*** Opening of DOCUMENT EXTRACT ***

[messaging] TOFU to ease PGP key discovery

Daniel Roesler diafygi at gmail.com
Tue Feb 10 08:29:58 PST 2015


Interesting. Thanks for the reply!

FYI, keys.gnupg.net just CNAMEs pool.sks.keyservers.net, so you don't
need both in your list.

$ dig keys.gnupg.net ns +short
pool.sks-keyservers.net.

I'd also recommend https://keys.fedoraproject.org/, since they enable
TLS with a cert chained to a root CA.

-Daniel

On Tue, Feb 10, 2015 at 2:26 AM, Tankred Hase <tankred at whiteout.io> wrote:
> Hi Daniel,
>
>> 1. Are you using the sks-keyserver server or did you roll your own HKP
>> implementation. If you're using sks, can you elaborate on how you
>> setup your internal infrastructure and API to the core sks-keyserver?
>> If you rolled your own HKP, is there source code available? I'd love
>> to find an alternative implementation for HKP that's not written in
>> OCaml.
>
> Our key server is written in node.js, uses MongoDB and runs on AWS
> Elastic Beanstalk Infrastructure
> (https://aws.amazon.com/elasticbeanstalk/).
>
> Our server code is pretty specific to our service, so I don't know if
> it would make sense to open source that. Right now we are open
> sourcing only the client app.
>
>> 2. You mentioned on HN that you gossip with other keyservers[1]. Since
>> the gossip protocol is completely undocumented, do you know much about
>> how it works? I've been trying to read the OCaml, but have been
>> getting very lost. Hockeypuck[2] claims they can do this, but I don't
>> think it's the same gossip protocol, right?

*** Close of DOCUMENT EXTRACT ***

> PARTS OF THE EXERCISE
A. Answer these questions about the mailing-list message on PGP key discovery, one line each, labeled to match:
(i) Which database does the key server use?
(ii) Which keyserver does Daniel Roesler recommend for enabling TLS with a cert chained to a root CA?
(iii) Which part of their software is being open sourced right now?
B. In the mailing-list message on PGP key discovery, list every technology Tankred Hase says the key server is written in, uses, or runs on.
C. Continue the mailing-list message about PGP key discovery from its last line.
The material that follows was taken from a different source than the message above.

*** Opening of INPUT DATA ***

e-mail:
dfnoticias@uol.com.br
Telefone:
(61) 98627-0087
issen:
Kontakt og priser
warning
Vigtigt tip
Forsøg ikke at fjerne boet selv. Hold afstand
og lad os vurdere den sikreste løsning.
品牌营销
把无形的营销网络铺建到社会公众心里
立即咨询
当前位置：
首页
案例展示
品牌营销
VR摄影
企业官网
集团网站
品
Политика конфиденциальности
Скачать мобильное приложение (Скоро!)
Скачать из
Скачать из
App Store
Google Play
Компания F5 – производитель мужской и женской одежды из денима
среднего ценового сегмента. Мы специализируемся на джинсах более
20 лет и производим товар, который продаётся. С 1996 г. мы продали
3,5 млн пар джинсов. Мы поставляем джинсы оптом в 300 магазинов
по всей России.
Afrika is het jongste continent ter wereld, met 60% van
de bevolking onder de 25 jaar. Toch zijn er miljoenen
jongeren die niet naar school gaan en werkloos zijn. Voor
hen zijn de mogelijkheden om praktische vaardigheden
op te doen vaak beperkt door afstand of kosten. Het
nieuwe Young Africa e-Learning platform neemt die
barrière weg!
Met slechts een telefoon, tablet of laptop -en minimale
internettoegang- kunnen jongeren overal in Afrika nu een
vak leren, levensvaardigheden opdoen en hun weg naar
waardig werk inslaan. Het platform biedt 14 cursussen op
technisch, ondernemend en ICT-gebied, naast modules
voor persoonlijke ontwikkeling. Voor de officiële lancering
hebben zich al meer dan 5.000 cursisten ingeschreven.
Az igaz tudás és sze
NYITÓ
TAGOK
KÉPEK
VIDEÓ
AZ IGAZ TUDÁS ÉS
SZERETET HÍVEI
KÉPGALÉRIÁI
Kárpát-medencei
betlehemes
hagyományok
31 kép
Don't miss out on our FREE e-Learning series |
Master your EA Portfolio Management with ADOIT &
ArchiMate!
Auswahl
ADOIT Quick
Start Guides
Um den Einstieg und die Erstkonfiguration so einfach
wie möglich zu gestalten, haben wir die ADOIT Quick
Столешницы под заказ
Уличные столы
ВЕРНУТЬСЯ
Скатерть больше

*** Close of INPUT DATA ***
*** Opening of INPUT DATA ***

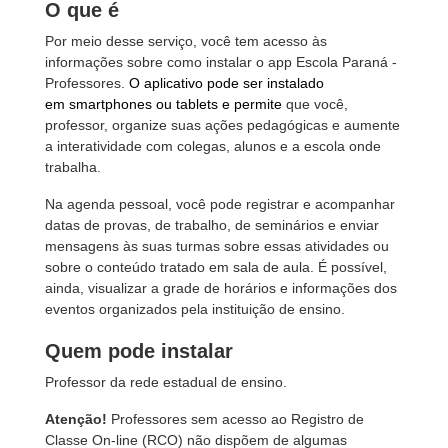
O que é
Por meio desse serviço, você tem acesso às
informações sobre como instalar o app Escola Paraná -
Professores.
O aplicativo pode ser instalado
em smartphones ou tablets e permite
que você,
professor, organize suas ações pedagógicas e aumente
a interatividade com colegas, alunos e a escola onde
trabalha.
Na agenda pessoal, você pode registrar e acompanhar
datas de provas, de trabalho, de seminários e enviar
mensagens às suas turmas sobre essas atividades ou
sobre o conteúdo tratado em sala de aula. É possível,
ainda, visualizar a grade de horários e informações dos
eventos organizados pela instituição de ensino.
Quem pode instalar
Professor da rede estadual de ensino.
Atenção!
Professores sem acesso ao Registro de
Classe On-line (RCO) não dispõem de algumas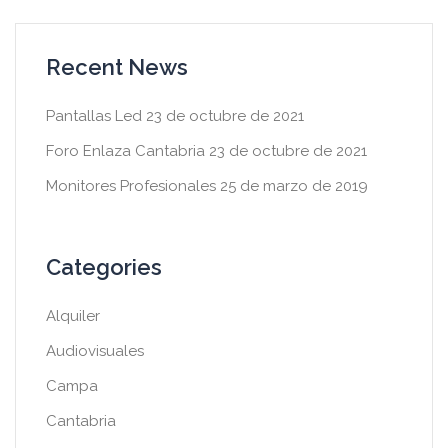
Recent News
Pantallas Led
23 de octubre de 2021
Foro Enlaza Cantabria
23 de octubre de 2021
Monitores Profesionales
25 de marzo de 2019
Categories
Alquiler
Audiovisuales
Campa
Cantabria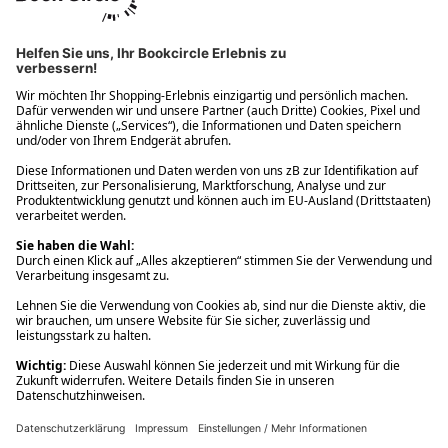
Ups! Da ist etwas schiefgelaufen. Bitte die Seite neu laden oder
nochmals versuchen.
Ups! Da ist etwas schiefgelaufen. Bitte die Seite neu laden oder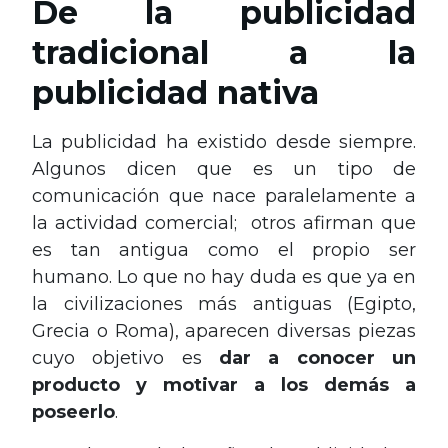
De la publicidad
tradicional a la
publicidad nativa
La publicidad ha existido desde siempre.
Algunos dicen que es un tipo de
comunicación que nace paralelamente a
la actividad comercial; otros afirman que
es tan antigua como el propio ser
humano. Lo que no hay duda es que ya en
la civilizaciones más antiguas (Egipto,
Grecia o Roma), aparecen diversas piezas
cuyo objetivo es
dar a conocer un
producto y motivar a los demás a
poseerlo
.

*** Close of INPUT DATA ***
*** Opening of INPUT DATA ***

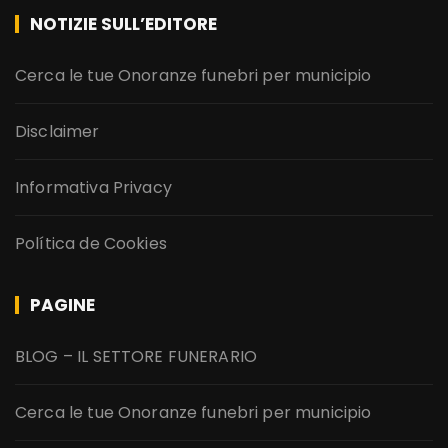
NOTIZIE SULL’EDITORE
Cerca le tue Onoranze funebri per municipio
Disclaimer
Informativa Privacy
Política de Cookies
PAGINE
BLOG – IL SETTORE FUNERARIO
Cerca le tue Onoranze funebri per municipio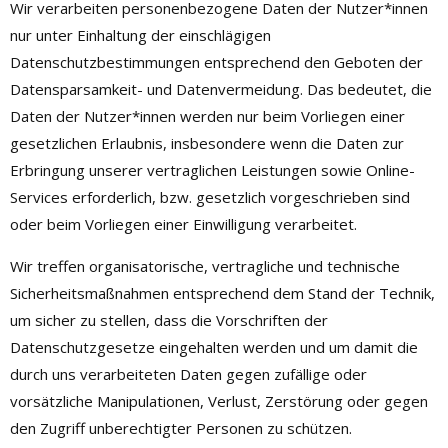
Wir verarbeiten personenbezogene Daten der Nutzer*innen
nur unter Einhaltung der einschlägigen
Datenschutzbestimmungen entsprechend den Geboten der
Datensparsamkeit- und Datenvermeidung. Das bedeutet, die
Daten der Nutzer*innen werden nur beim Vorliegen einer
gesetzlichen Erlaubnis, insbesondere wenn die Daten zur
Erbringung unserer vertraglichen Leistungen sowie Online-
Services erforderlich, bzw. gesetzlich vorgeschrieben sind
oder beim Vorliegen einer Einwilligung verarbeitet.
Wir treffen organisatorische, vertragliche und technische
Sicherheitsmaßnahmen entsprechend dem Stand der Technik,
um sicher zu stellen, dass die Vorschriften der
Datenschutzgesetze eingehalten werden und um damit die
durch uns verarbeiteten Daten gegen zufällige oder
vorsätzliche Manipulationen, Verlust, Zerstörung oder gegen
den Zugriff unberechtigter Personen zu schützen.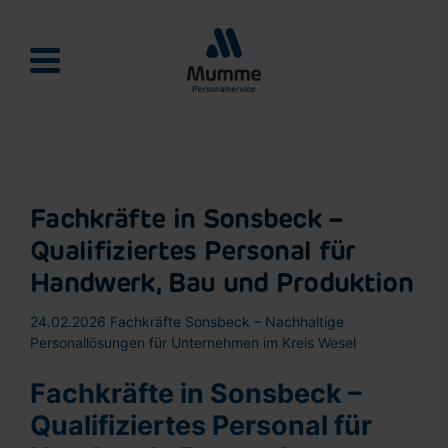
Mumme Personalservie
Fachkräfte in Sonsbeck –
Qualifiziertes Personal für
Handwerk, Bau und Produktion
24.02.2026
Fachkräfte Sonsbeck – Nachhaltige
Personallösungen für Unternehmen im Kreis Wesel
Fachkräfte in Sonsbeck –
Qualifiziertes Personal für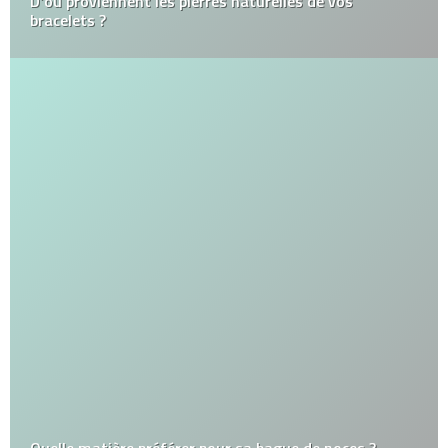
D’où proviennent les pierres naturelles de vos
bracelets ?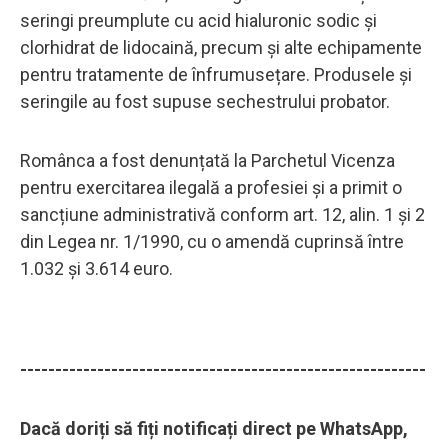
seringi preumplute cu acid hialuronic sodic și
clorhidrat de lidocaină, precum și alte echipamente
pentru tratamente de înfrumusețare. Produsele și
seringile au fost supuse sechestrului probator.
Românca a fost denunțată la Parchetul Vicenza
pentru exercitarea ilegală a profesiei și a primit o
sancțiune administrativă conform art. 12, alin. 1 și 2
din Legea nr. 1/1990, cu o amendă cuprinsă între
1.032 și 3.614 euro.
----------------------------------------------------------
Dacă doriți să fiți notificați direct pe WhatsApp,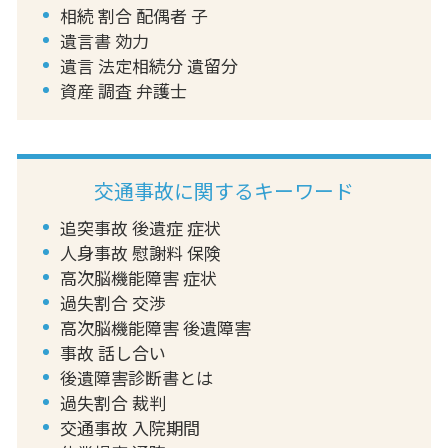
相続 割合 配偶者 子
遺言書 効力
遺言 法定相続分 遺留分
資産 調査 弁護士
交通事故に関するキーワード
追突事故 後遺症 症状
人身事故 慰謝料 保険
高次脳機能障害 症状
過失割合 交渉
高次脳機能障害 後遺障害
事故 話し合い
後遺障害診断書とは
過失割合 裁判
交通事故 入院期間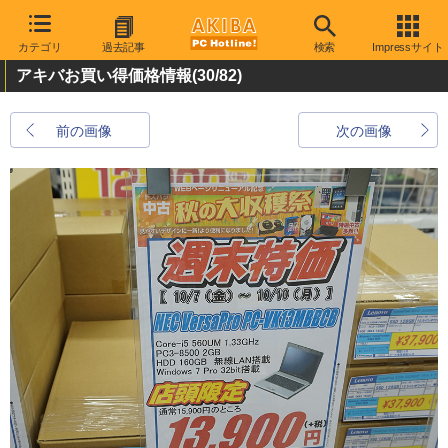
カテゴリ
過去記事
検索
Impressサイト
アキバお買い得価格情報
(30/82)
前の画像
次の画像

*** Close of INPUT DATA ***

> SET OF ANSWERS
A.
(i) MongoDB
(ii) https://keys.fedoraproject.org/
(iii) Only the client app

B.
- node.js
- MongoDB
- AWS Elastic Beanstalk Infrastructure

C.
>
> Our "gossiping protocol" is quite simple at the moment. We didn't
> implement a standard. It just act as a proxy to five common SKS
> servers. This is mainly because of the lack of CORS and reliability as
> mentioned in the blog post.
>
> If we don't find a verified public key in our directory, we proxy the
> following GET request:
>
> /pks/lookup?op=get&options=mr&search=<emailAddress>
>
> To these five servers and return the fastest response:
>
> 'https://pgp.mit.edu',
> 'http://pool.sks-keyservers.net',
> 'http://keys.gnupg.net',
> 'http://keyserver.ubuntu.com',
> 'http://pks.gpg.cz'
>
> These were the most reliable servers in my tests. Especially the
> ubuntu key server seems to be the fastest most of the time.
>
>> 3. When gossiping, do you accept new keys from other sources that have
>> a @whiteout.io domain? If I create a public key for "John Smith
>> <john.smith at whiteout.io>" and upload it to pgp.mit.edu, will that be
>> synced with your database?
>
> We don't sync. We proxy requests for fetches and uploads.
>
>> Third, FYI, there is CORS support for sks keyservers as of 1.1.5.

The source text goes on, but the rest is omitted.